Could you write out, word for word, the lines of the records from the line with "Column: Current (A)." to the line with "As read: 5.5; A", both of those lines included?

Available data ::
>>
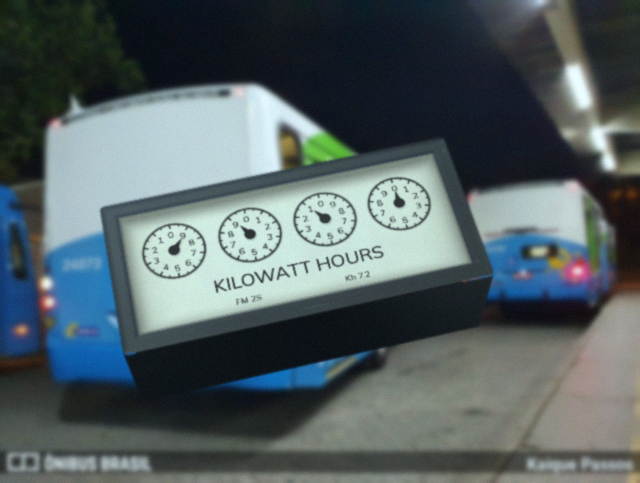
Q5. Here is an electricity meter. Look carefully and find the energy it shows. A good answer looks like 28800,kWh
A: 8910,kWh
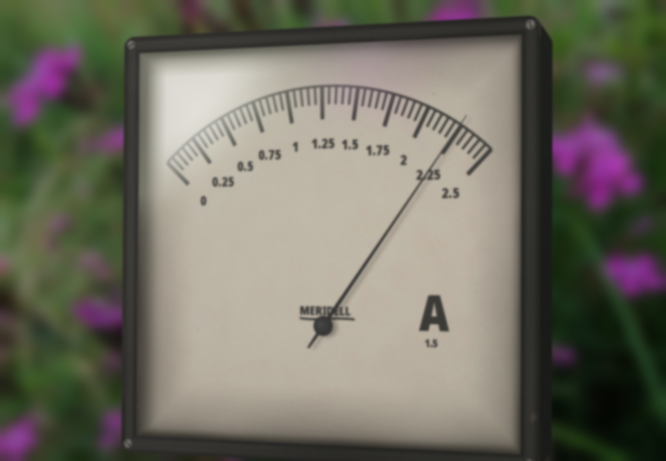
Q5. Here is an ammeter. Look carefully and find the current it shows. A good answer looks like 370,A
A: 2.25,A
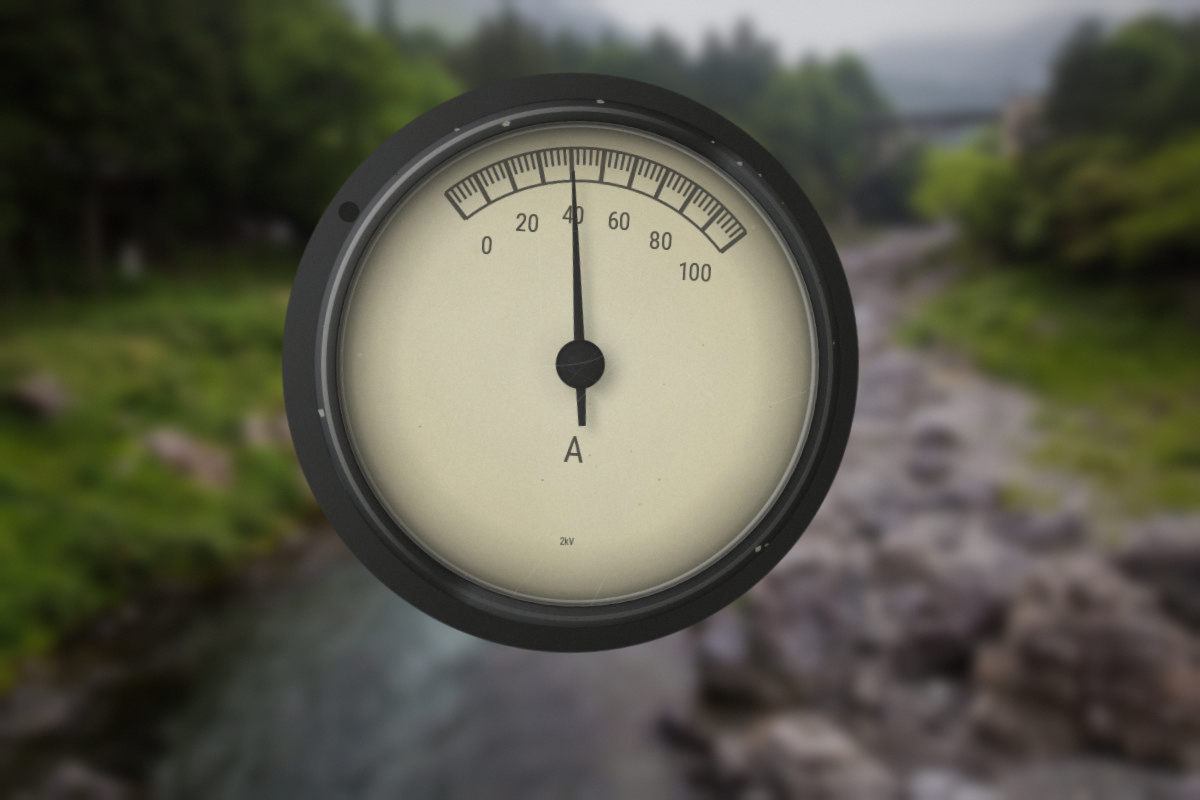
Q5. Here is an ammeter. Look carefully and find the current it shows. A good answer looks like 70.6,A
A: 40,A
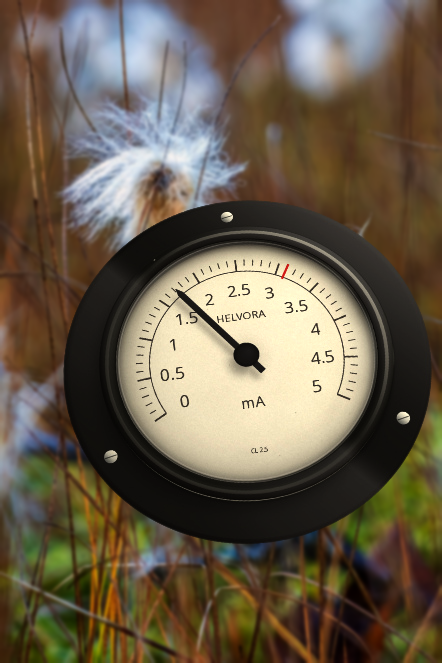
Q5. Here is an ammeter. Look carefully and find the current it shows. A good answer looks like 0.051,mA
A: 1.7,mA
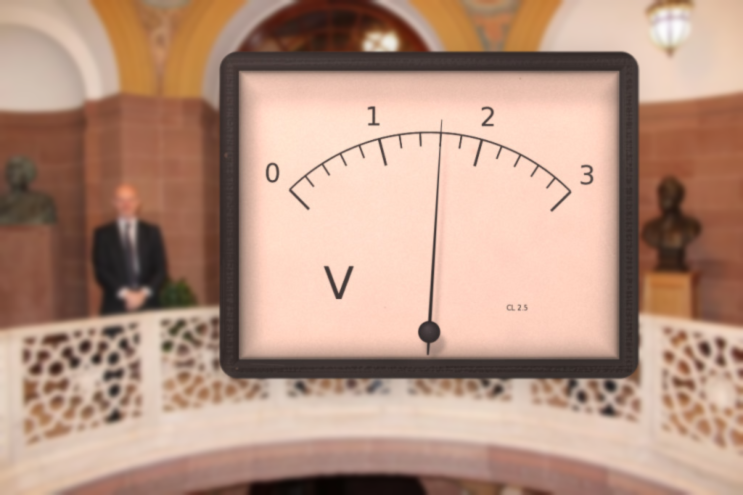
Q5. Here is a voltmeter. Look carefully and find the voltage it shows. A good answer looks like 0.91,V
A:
<<
>>
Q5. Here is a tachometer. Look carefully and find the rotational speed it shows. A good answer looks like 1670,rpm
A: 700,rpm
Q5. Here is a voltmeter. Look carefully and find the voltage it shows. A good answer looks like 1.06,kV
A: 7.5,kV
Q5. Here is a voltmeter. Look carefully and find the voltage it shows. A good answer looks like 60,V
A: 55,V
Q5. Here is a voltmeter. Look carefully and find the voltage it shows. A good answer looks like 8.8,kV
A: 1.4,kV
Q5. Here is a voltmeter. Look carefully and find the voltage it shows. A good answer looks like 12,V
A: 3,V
<<
>>
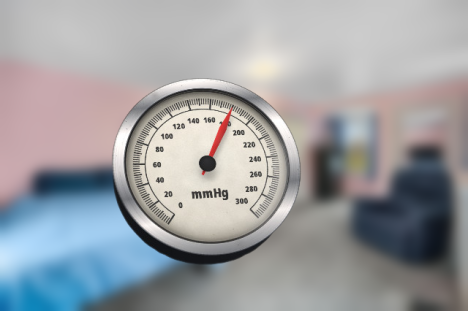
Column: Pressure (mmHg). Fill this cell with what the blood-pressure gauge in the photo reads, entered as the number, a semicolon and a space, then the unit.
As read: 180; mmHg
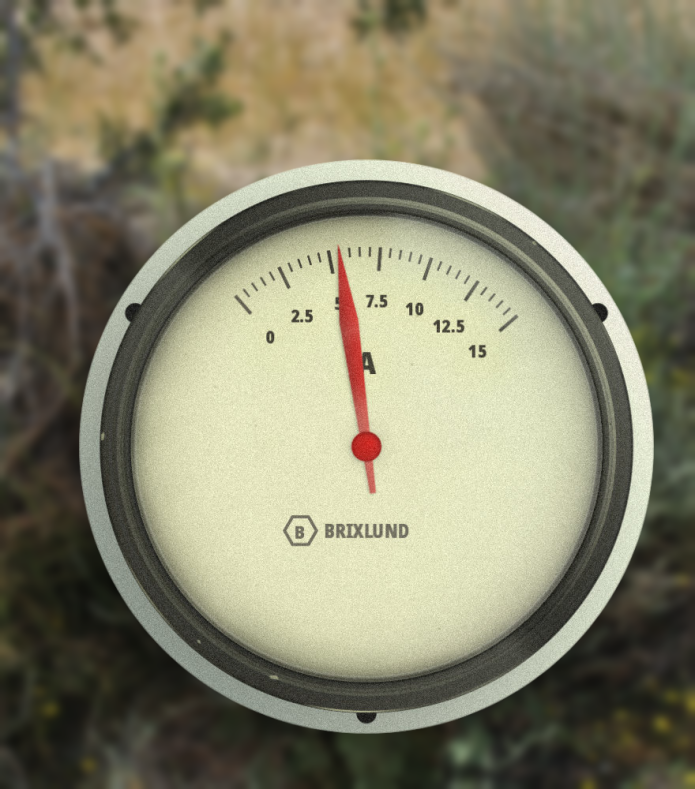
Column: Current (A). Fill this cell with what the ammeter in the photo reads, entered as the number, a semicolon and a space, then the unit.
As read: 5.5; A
<<
Exercise answer ::
Column: Current (A). Fill this cell with what the ammeter in the photo reads, entered as the number, a semicolon and a space, then the unit.
As read: 5.5; A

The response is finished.